Still, was that possible, even for Tabor? Was his own little sister his first victim?

Gideon added, “And I never should have sold him that land.”

“What land?”

“Where he’s building his ‘ski school.’ ” Gid made air quotes with his thick fingers. “He’s supposedly been building it for five years, and it’s been ten years since I sold him the property, but when I go out there, all I ever see is a light on up in his boink pad …” He looked up. “I’m sorry, Allie.
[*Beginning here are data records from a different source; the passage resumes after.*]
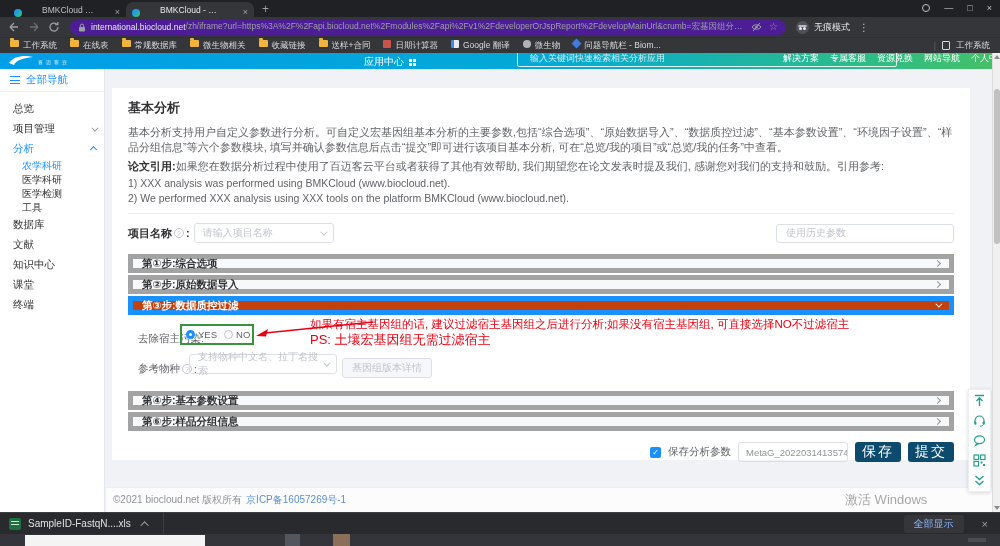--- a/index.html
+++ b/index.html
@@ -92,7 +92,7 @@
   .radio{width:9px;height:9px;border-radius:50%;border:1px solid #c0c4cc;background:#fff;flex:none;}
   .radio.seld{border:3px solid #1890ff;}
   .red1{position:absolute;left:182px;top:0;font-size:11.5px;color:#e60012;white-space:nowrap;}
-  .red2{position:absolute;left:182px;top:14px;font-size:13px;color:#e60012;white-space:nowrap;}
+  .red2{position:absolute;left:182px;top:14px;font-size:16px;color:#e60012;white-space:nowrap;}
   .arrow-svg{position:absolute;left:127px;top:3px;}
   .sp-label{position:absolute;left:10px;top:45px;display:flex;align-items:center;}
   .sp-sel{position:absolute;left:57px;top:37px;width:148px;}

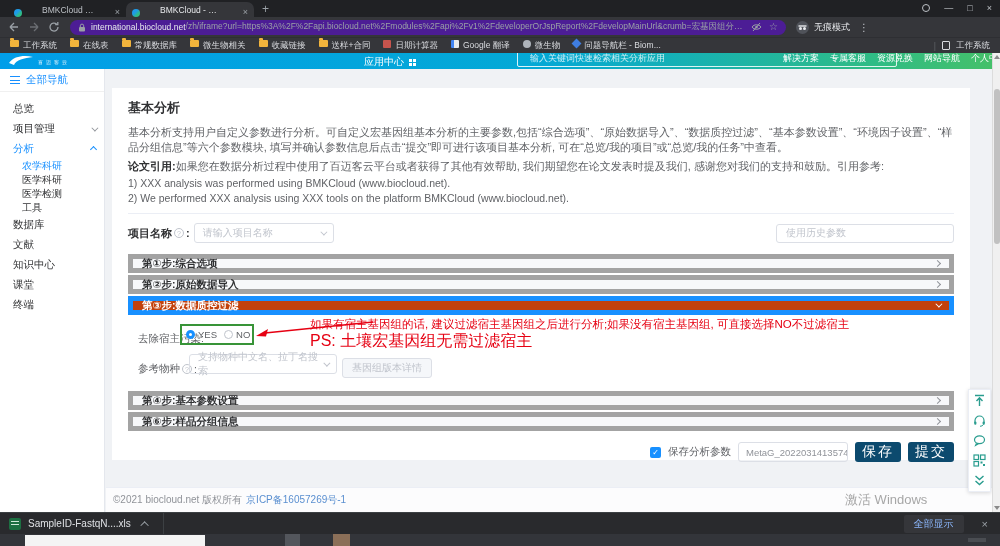--- a/index.html
+++ b/index.html
@@ -95,7 +95,7 @@
   .red2{position:absolute;left:182px;top:14px;font-size:16px;color:#e60012;white-space:nowrap;}
   .arrow-svg{position:absolute;left:127px;top:3px;}
   .sp-label{position:absolute;left:10px;top:45px;display:flex;align-items:center;}
-  .sp-sel{position:absolute;left:57px;top:37px;width:148px;}
+  .sp-sel{position:absolute;left:57px;top:50px;width:124px;flex-direction:column;}
   .dis-btn{position:absolute;left:214px;top:41px;height:20px;padding:0 9px;background:#f5f7fa;border:1px solid #dcdfe6;border-radius:3px;color:#c0c4cc;font-size:10px;display:flex;align-items:center;}
 
   .save-row{display:flex;align-items:center;justify-content:flex-end;margin-top:11px;gap:7px;font-size:10.5px;color:#606266;}

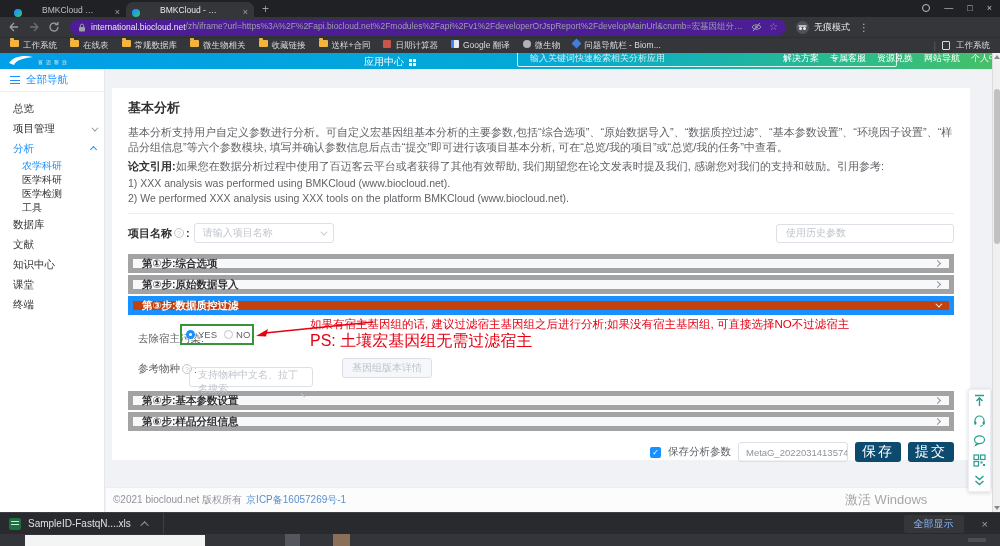--- a/index.html
+++ b/index.html
@@ -101,7 +101,7 @@
   .save-row{display:flex;align-items:center;justify-content:flex-end;margin-top:11px;gap:7px;font-size:10.5px;color:#606266;}
   .chk{width:11px;height:11px;background:#1890ff;border-radius:2px;color:#fff;font-size:8px;line-height:11px;text-align:center;flex:none;}
   .save-input{width:110px;height:20px;border:1px solid #dcdfe6;border-radius:3px;font-size:9.5px;color:#909399;display:flex;align-items:center;padding:0 7px;white-space:nowrap;overflow:hidden;}
-  .btn{height:20px;padding:0 7px;background:#0c4a6e;color:#fff;border-radius:3px;font-size:14px;display:flex;align-items:center;letter-spacing:2px;}
+  .btn{height:20px;padding:0 7px;background:#404040;color:#fff;border-radius:3px;font-size:10px;display:flex;align-items:center;letter-spacing:2px;}
 
   .footer{position:absolute;left:0;right:0;bottom:0;height:25px;background:#fcfcfd;border-top:1px solid #ebeef5;display:flex;align-items:center;padding-left:7px;font-size:10px;color:#909399;}
   .icp{color:#5a8fd0;margin-left:4px;}

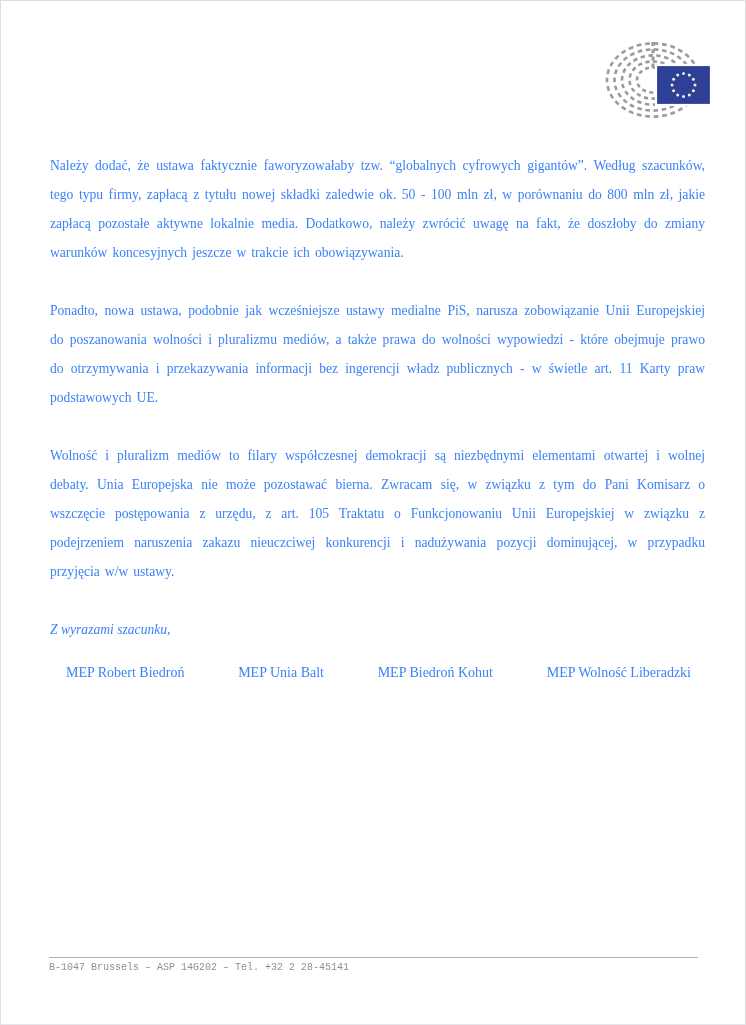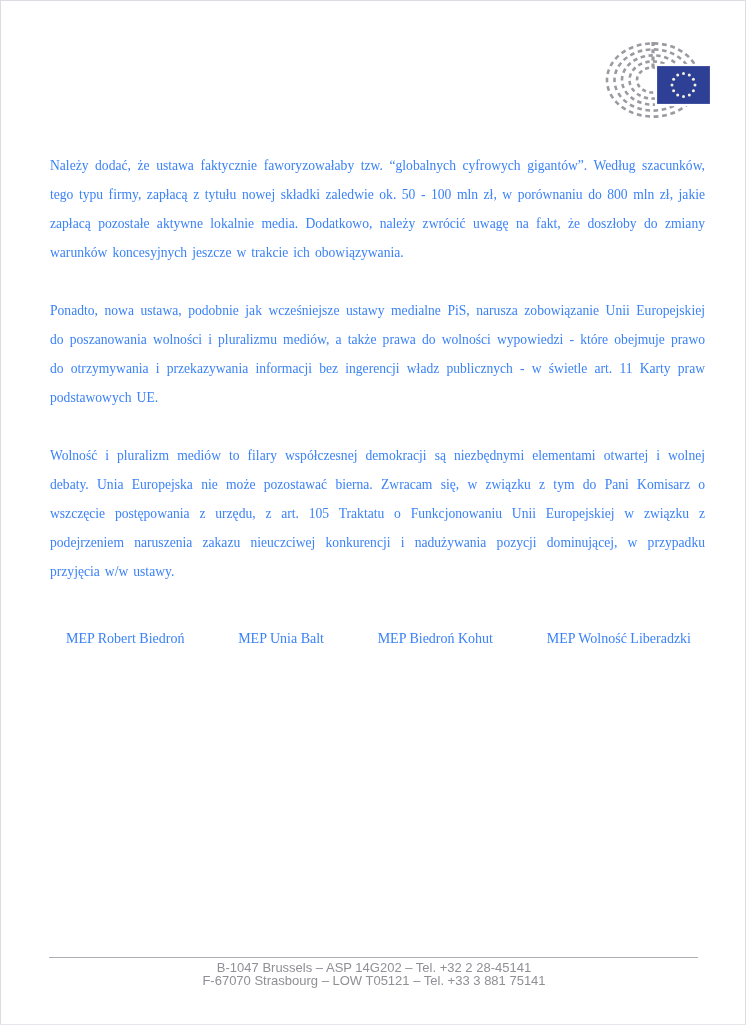--- a/index.html
+++ b/index.html
@@ -116,6 +116,7 @@
     <p class="para">Należy dodać, że ustawa faktycznie faworyzowałaby tzw. “globalnych cyfrowych gigantów”. Według szacunków, tego typu firmy, zapłacą z tytułu nowej składki zaledwie ok. 50 - 100 mln zł, w porównaniu do 800 mln zł, jakie zapłacą pozostałe aktywne lokalnie media. Dodatkowo, należy zwrócić uwagę na fakt, że doszłoby do zmiany warunków koncesyjnych jeszcze w trakcie ich obowiązywania.</p>
     <p class="para">Ponadto, nowa ustawa, podobnie jak wcześniejsze ustawy medialne PiS, narusza zobowiązanie Unii Europejskiej do poszanowania wolności i pluralizmu mediów, a także prawa do wolności wypowiedzi - które obejmuje prawo do otrzymywania i przekazywania informacji bez ingerencji władz publicznych - w świetle art. 11 Karty praw podstawowych UE.</p>
     <p class="para">Wolność i pluralizm mediów to filary współczesnej demokracji są niezbędnymi elementami otwartej i wolnej debaty. Unia Europejska nie może pozostawać bierna. Zwracam się, w związku z tym do Pani Komisarz o wszczęcie postępowania z urzędu, z art. 105 Traktatu o Funkcjonowaniu Unii Europejskiej w związku z podejrzeniem naruszenia zakazu nieuczciwej konkurencji i nadużywania pozycji dominującej, w przypadku przyjęcia w/w ustawy.</p>
+    <p class="closing">Z wyrazami szacunku,</p>
 
     <div class="signatures">
       <span>MEP Robert Biedroń</span>

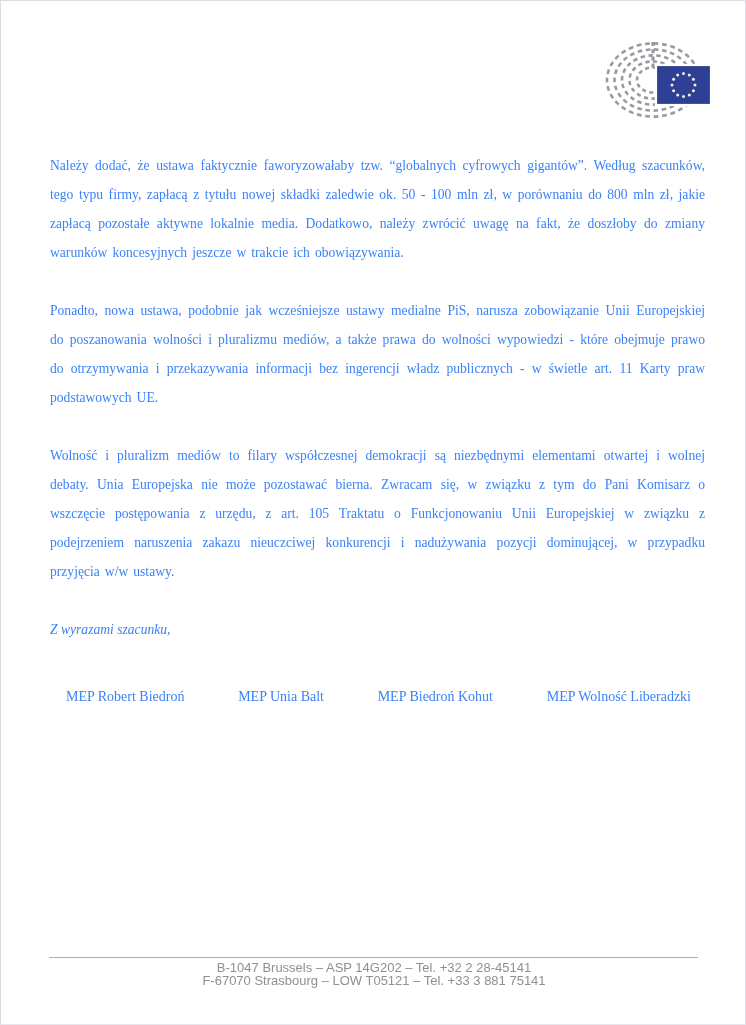--- a/index.html
+++ b/index.html
@@ -50,7 +50,7 @@
   .signatures {
     display: flex;
     justify-content: space-between;
-    margin-top: 44px;
+    margin-top: 20px;
     padding: 0 14px 0 16px;
     font-size: 14px;
     line-height: 18px;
He has a big chalet, and apparently, he just uses the bottom for storage, because he’s always up there in the loft part with some chickie.”

I was having a hard time breathing. “How do you know?”

“I’ve got eyes, don’t I?” Gideon smiled slowly. “I got binocs, too.”

“Where is it?”

“Out by my dad’s house, the house where I stay during summers.”

“Where the teepee is?”

“Right. You guys stayed there that one night. Yes, where I have my teepee. Up on the south ridge of Lutsen Mountain, the soft ridge. You know where I mean. His land is about a mile before my dad’s old place. Under the ridge. There’s a good logging track that goes up slow. You can see it right from Cannon Road.” He managed a sad smile. “Allie, I know you and Rob and Juliet skied out there.”

“We did, but when we stayed in the teepee, Rob’s dad drove us up there. Why did we only come one time? That was the coolest night ever. I’m trying to place it …”

“If you think of looking over the left shoulder of Torch Mountain …”

“Oh! I know now.” And I did. The trails that circled that part of Lutsen Mountain were too gentle to be much fun on anything except cross-country skis, but they made cross-country a little bit more of an adventure. The three of us had gone there a few times. “There aren’t many houses out there.”

“That’s because it’s either tribal land or Gideon land.”

Angela was back, and had nestled next to me in the booth. Her eyes were drooping. It was after ten o’clock. Some good big sister, me.

“Could I use your boat?” I asked Gideon. The plan had formed in my mind before I could even form the words.

“Going fishing?”

“No, I left something out in the lake the other night,” I said, and it was a measure of Gid’s character that he didn’t ask what I’d accidentally left on Lake Superior in January. He only nodded. I said, “Can I use your truck, too?”

“Be hard to pull the boat without the truck.” Gid paused. “When do you want to use it? I have to go get it.”

“Tonight? Tomorrow? The next day?” I had clinic tests tomorrow, for the experimental trials.

“I’ll leave it out back. Wednesday.”

Rob would be back on Thursday.

That was good. If he couldn’t answer my phone calls, or my texts, or anything, I would … I would show him how much I could do without the help of anyone. I was Allie Kim, just as I had told Garrett Tabor, so long ago. I was Allie Kim, the Great and Terrible. Juliet used to have
G.T
. tattooed just below her hipbone. She said it was what the other skiers called her, Juliet, the Great and Terrible. Although I knew now what those letters really stood for, I still thought of her that way.

Once, years before, Angela asked me if there was a beforeward, like there was an afterward. I know that she meant. If I had known “beforeward” what the afterward of my borrowing Gid’s boat and his truck, would I have done it? It’s human nature to make loops in our minds. The yes-loop. The no-loop. The of-course-not-loop. Most of the time, both of the loops twist and turn and wind up the same place.